Carbon dioxide laser cutting beams are frequently used throughout manufacturing to provide precision cut sheets of material. Laser cutters are extremely well suited to intricate details, irregular contours, and tight dimensional tolerances. Laser cutters are capable of providing cuts to an accuracy of +/- 0.004”.
Despite these benefits, laser cutting does come with a few restrictions. Lasers are typically applied perpendicular to the cutting surface in order to achieve maximum radiative power applied to the material. Materials which are excessively thick (typically greater than 3/8”) will tend to diffract the beam and cause coherency problems. Additionally, molten metal pools will scatter the beam further resulting in poor cutting performance.
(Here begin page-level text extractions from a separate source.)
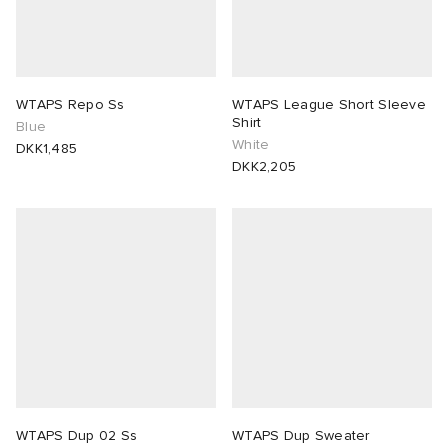
WTAPS Repo Ss
WTAPS League Short Sleeve
Shirt
Blue
White
DKK1,485
DKK2,205
WTAPS Dup 02 Ss
WTAPS Dup Sweater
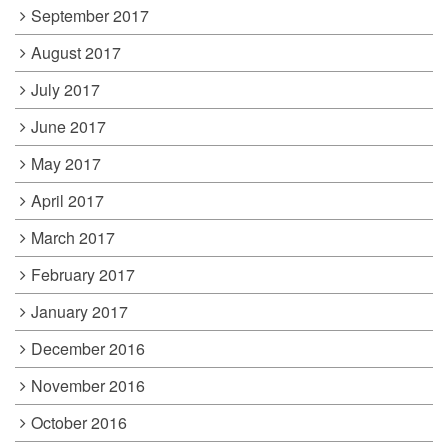
September 2017
August 2017
July 2017
June 2017
May 2017
April 2017
March 2017
February 2017
January 2017
December 2016
November 2016
October 2016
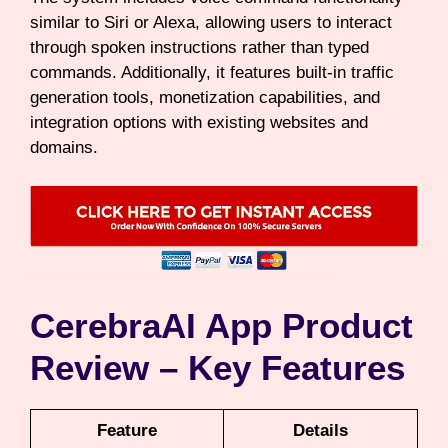
similar to Siri or Alexa, allowing users to interact
through spoken instructions rather than typed
commands. Additionally, it features built-in traffic
generation tools, monetization capabilities, and
integration options with existing websites and
domains.
CerebraAI App Product
Review – Key Features
Feature
Details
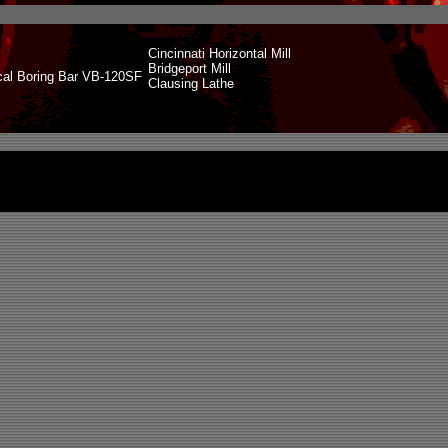
Cincinnati Horizontal Mill
Bridgeport Mill
cal Boring Bar VB-120SF
Clausing Lathe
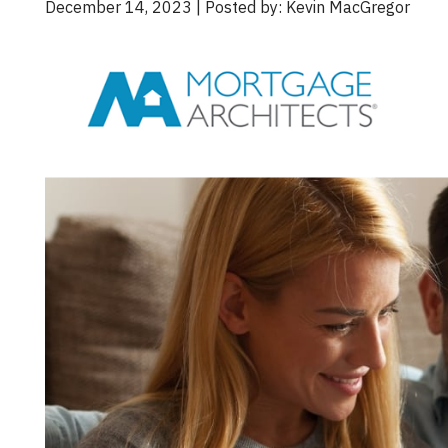
December 14, 2023 | Posted by: Kevin MacGregor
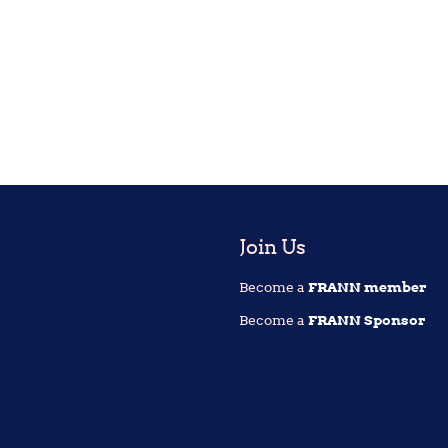
Join Us
Become a
FRANN member
Become a
FRANN Sponsor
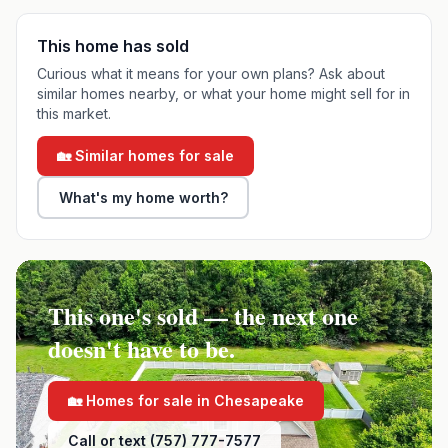
This home has sold
Curious what it means for your own plans? Ask about
similar homes nearby, or what your home might sell for in
this market.
🏡 Similar homes for sale
What's my home worth?
This one's sold — the next one
doesn't have to be.
🏡 Homes for sale in
Chesapeake
Call or text (757) 777-7577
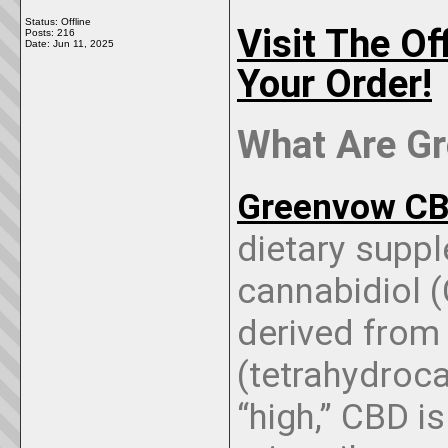
Status: Offline
Visit The Of
Posts: 216
Date:
Jun 11, 2025
Your Order!
What Are G
Greenvow CB
dietary supp
cannabidiol 
derived from
(tetrahydroc
“high,” CBD i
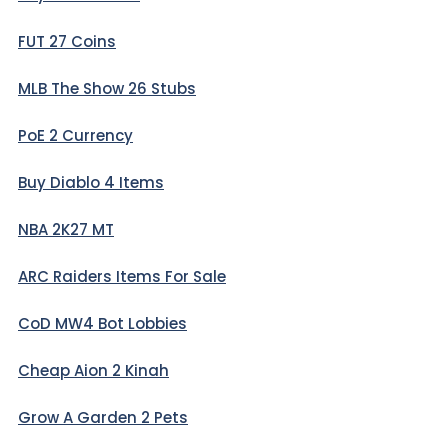
FUT 27 Coins
MLB The Show 26 Stubs
PoE 2 Currency
Buy Diablo 4 Items
NBA 2K27 MT
ARC Raiders Items For Sale
CoD MW4 Bot Lobbies
Cheap Aion 2 Kinah
Grow A Garden 2 Pets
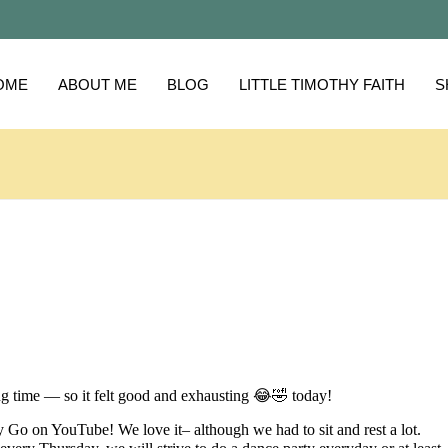
OME
ABOUT ME
BLOG
LITTLE TIMOTHY FAITH
S
g time — so it felt good and exhausting 😂🤣 today!
Go on YouTube! We love it– although we had to sit and rest a lot.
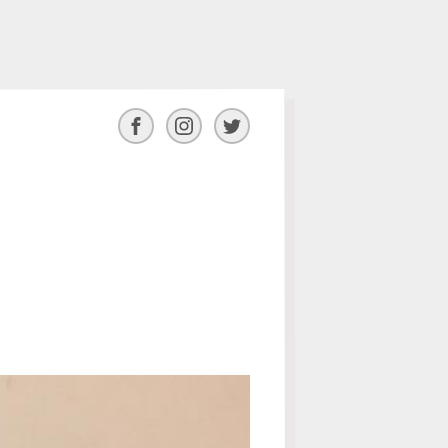
Facebook
Instagram
Twitter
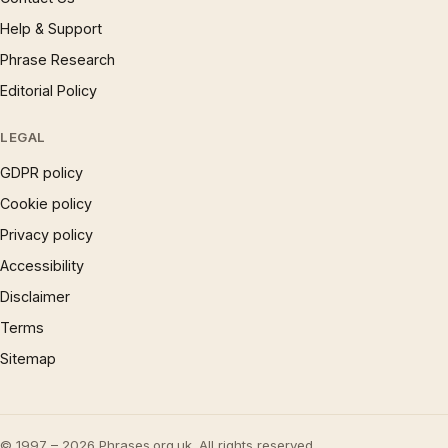
Help & Support
Phrase Research
Editorial Policy
LEGAL
GDPR policy
Cookie policy
Privacy policy
Accessibility
Disclaimer
Terms
Sitemap
© 1997 – 2026 Phrases.org.uk. All rights reserved.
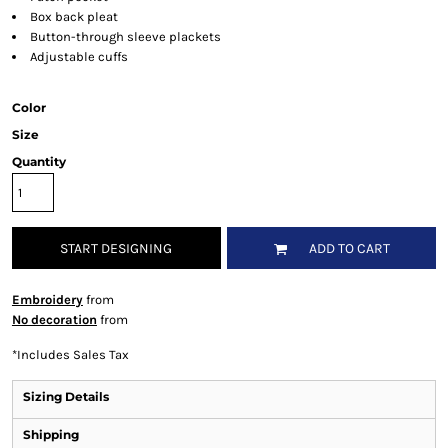
Box back pleat
Button-through sleeve plackets
Adjustable cuffs
Color
Size
Quantity
START DESIGNING
ADD TO CART
Embroidery
from
No decoration
from
*
Includes Sales Tax
Sizing Details
Shipping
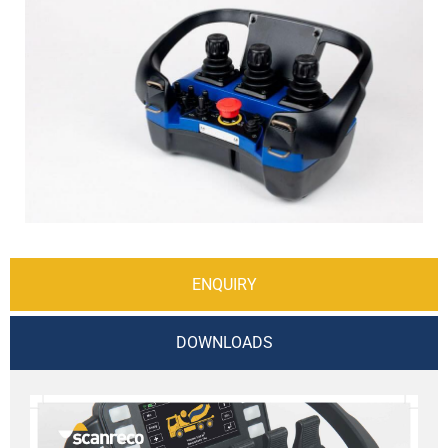
ENQUIRY
DOWNLOADS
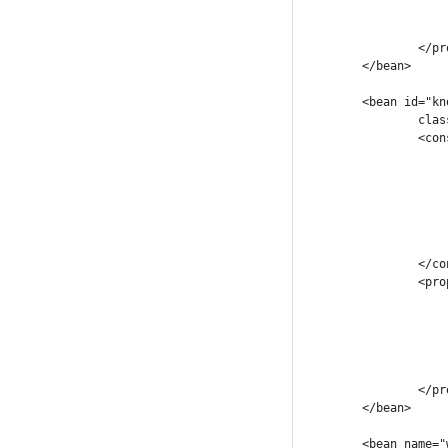
				.
			</map
		</property>

	</bean>

	<bean id="knowledgeSessionLookup" init-method="init"

		class="com.company.workflow.integration.KnowledgeSessionLookupImpl">

		<constructor-arg>

			<map
				<entry key="workfl
					<ref bean="wo
				</en
				.
			</map
		</constructor-arg>

		<property name="systemHandlers">

			<map
				<entry key="NotificationW
					<ref bean="Notific
				</en
			</map
		</property>

	</bean>

	<bean name="workflowProcessFactory" class="com.company.workflow.integration.WorkflowProcessFactory">
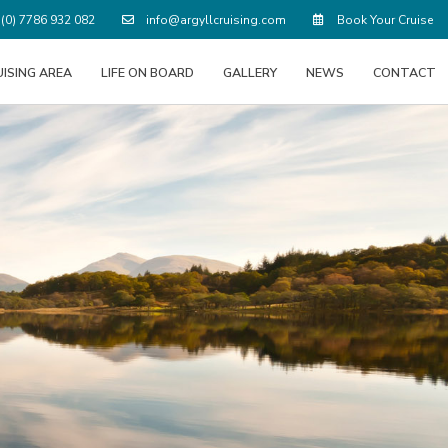
(0) 7786 932 082
info@argyllcruising.com
Book Your Cruise
UISING AREA
LIFE ON BOARD
GALLERY
NEWS
CONTACT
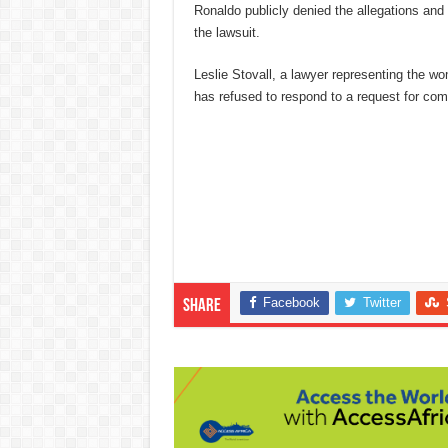
Ronaldo publicly denied the allegations and 
the lawsuit.
Leslie Stovall, a lawyer representing the 
has refused to respond to a request for co
Facebook
Twitter
Share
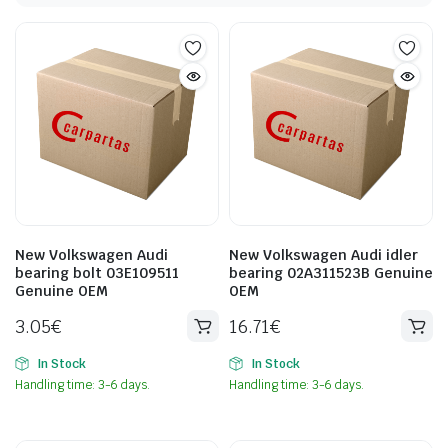
New Volkswagen Audi
New Volkswagen Audi idler
bearing bolt 03E109511
bearing 02A311523B Genuine
Genuine OEM
OEM
3.05
€
16.71
€
In Stock
In Stock
Handling time: 3-6 days.
Handling time: 3-6 days.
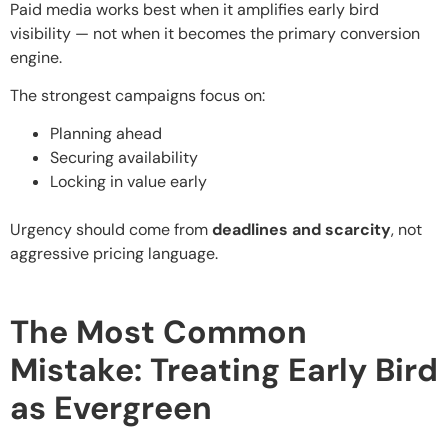
Paid media works best when it amplifies early bird
visibility — not when it becomes the primary conversion
engine.
The strongest campaigns focus on:
Planning ahead
Securing availability
Locking in value early
Urgency should come from
deadlines and scarcity
, not
aggressive pricing language.
The Most Common
Mistake: Treating Early Bird
as Evergreen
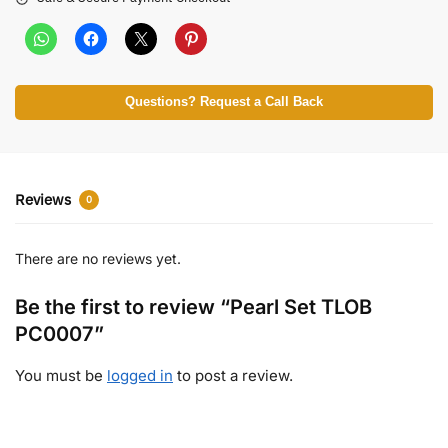
Questions? Request a Call Back
Reviews
0
There are no reviews yet.
Be the first to review “Pearl Set TLOB
PC0007”
You must be
logged in
to post a review.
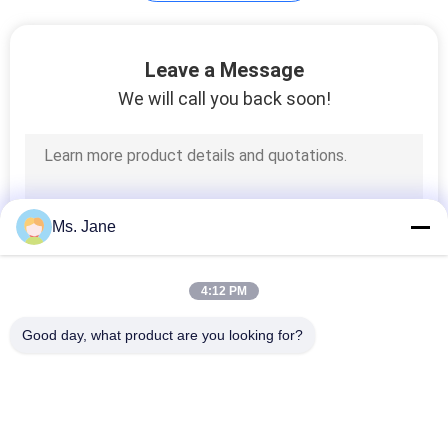
Plotter Paper Roll
Leave a Message
We will call you back soon!
594
Ms. Jane
Kraft Liner Paper
4:12 PM
Good day, what product are you looking for?
Popular Categories
All
369
Uncoated Woodfree 
Offset Printing 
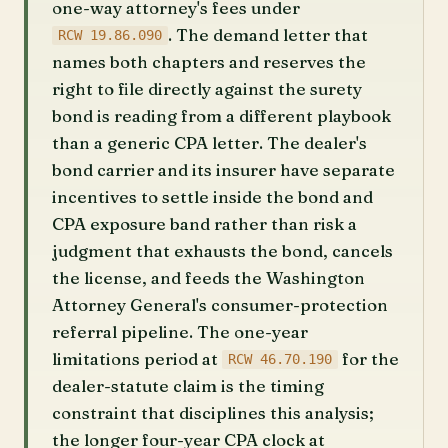
one-way attorney's fees under
. The demand letter that
RCW 19.86.090
names both chapters and reserves the
right to file directly against the surety
bond is reading from a different playbook
than a generic CPA letter. The dealer's
bond carrier and its insurer have separate
incentives to settle inside the bond and
CPA exposure band rather than risk a
judgment that exhausts the bond, cancels
the license, and feeds the Washington
Attorney General's consumer-protection
referral pipeline. The one-year
limitations period at
for the
RCW 46.70.190
dealer-statute claim is the timing
constraint that disciplines this analysis;
the longer four-year CPA clock at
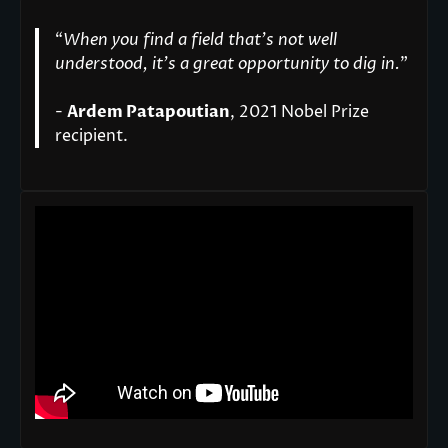
“
When you find a field that’s not well
understood, it’s a great opportunity to dig in.
"
-
Ardem Patapoutian
, 2021 Nobel Prize
recipient.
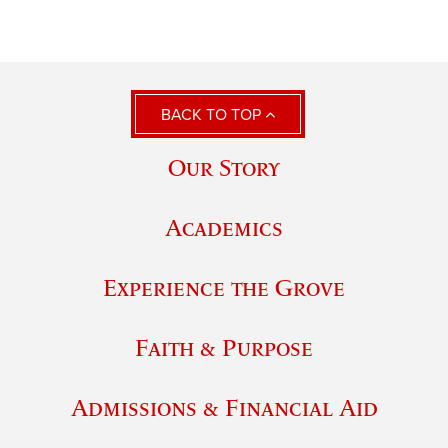
BACK TO TOP
Our Story
Academics
Experience the Grove
Faith & Purpose
Admissions & Financial Aid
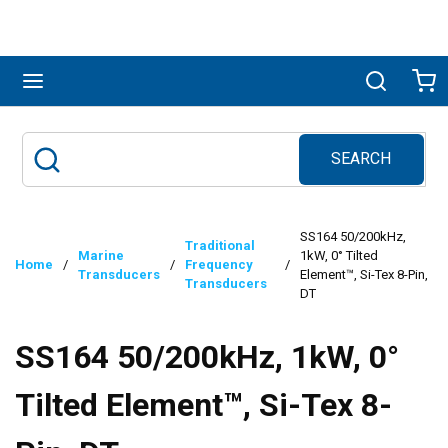
Skip to main content
menu
Search
Ca
SEARCH
Site Search
submit search
SS164 50/200kHz,
Traditional
Marine
1kW, 0° Tilted
Home
/
/
Frequency
/
Transducers
Element™, Si-Tex 8-Pin,
Transducers
DT
SS164 50/200kHz, 1kW, 0°
Tilted Element™, Si-Tex 8-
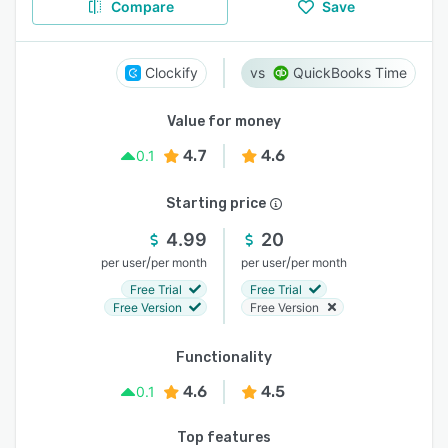
Compare
Save
Clockify
QuickBooks Time
Value for money
4.7
4.6
0.1
Starting price
4.99
20
/
/
per user
per month
per user
per month
Free Trial
Free Trial
Free Version
Free Version
Functionality
4.6
4.5
0.1
Top features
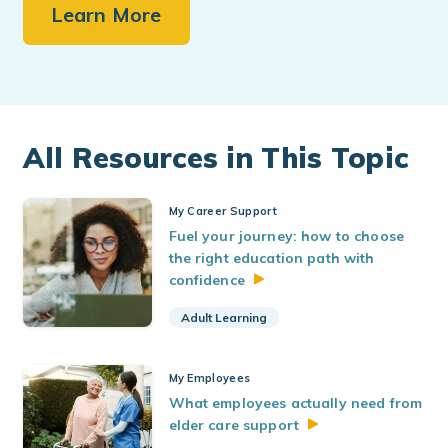
Learn More
All Resources in This Topic
My Career Support
Fuel your journey: how to choose
the right education path with
confidence
Adult Learning
My Employees
What employees actually need from
elder care
support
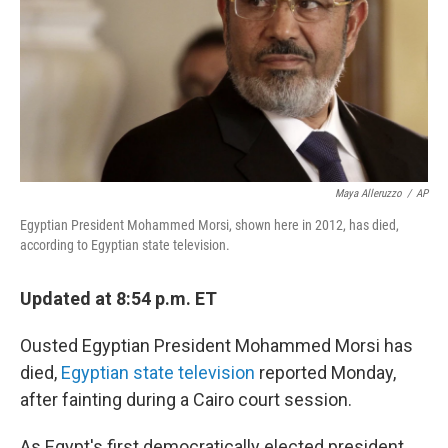
Maya Alleruzzo
/
AP
Egyptian President Mohammed Morsi, shown here in 2012, has died,
according to Egyptian state television.
Updated at 8:54 p.m. ET
Ousted Egyptian President Mohammed Morsi has
died,
Egyptian state television
reported Monday,
after fainting during a Cairo court session.
As Egypt's first democratically elected president,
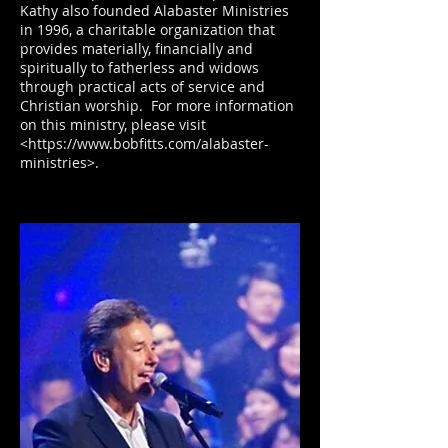
Kathy also founded Alabaster Ministries
in 1996, a charitable organization that
provides materially, financially and
spiritually to fatherless and widows
through practical acts of service and
Christian worship. For more information
on this ministry, please visit
<https://www.bobfitts.com/alabaster-
ministries>.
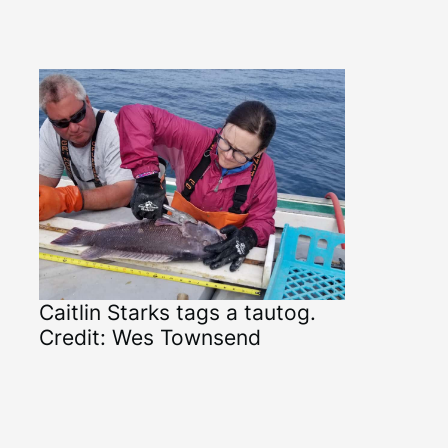
Caitlin Starks tags a tautog.
Credit: Wes Townsend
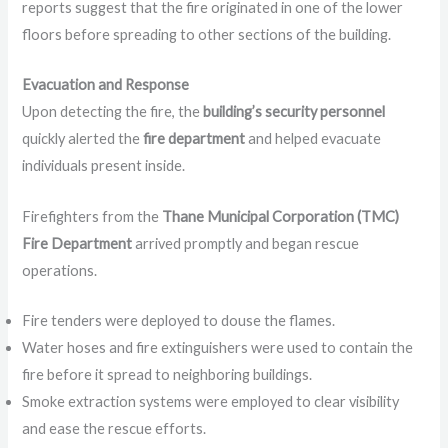
reports suggest that the fire originated in one of the lower
floors before spreading to other sections of the building.
Evacuation and Response
Upon detecting the fire, the
building’s security personnel
quickly alerted the
fire department
and helped evacuate
individuals present inside.
Firefighters from the
Thane Municipal Corporation (TMC)
Fire Department
arrived promptly and began rescue
operations.
Fire tenders were deployed to douse the flames.
Water hoses and fire extinguishers were used to contain the
fire before it spread to neighboring buildings.
Smoke extraction systems were employed to clear visibility
and ease the rescue efforts.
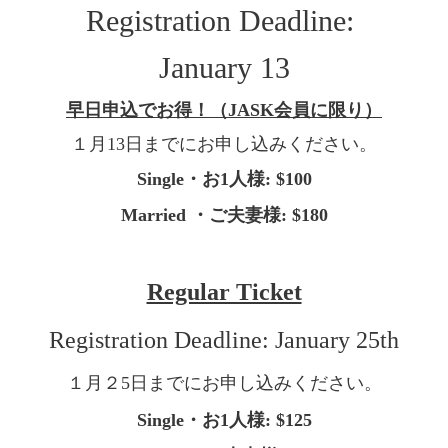
Registration Deadline:
January 13
早日申込でお得！（
JASK
会員に限り）
１月
13
日までにお申し込みください。
Single
・
お
1
人様
: $100
Married
・
ご夫妻様
: $180
Regular Ticket
Registration Deadline: January 25th
１月２
5
日までにお申し込みください。
Single
・
お
1
人
様
: $125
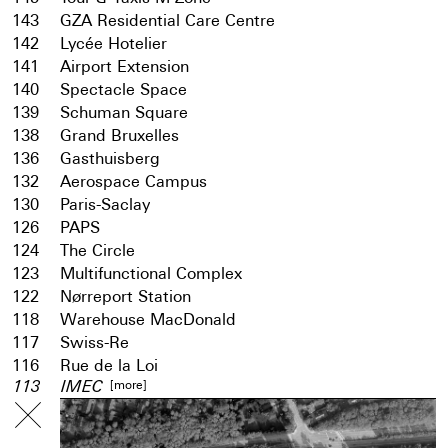
143
GZA Residential Care Centre
142
Lycée Hotelier
141
Airport Extension
140
Spectacle Space
139
Schuman Square
138
Grand Bruxelles
136
Gasthuisberg
132
Aerospace Campus
130
Paris-Saclay
126
PAPS
124
The Circle
123
Multifunctional Complex
122
Nørreport Station
118
Warehouse MacDonald
117
Swiss-Re
116
Rue de la Loi
[more]
113
IMEC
Further problems may be caused by reflection of the beam either from loss of cutting power or damage to the laser optics.
Beam reflection results from two sources: reflective surfaces or molten metal pools. Some particularly reflective metals such as copper or silver are poor choices for use of laser cutting. Aluminum, a less reflective metal, may be used if anti-reflective coatings are utilized. Aluminum alloys may reduce the risk of reflection. Alternatively, special laser cutting systems certified for aluminum cutting may be used. These special laser cutters have reflection sensing systems which safely shut down the cutter in the event of beam reflection back into the laser optics system. Engineers must take special care to ensure that the design accounts for these risks to be mitigated.
A final concern is material flammability. As lasers make use of thermal energy to cut precision edges, that thermal energy must only be directed onto surfaces that have a high ignition set point. Engineers must ensure that they are utilizing laser CNC machines only on materials which are not at risk of combustion from the cutting process.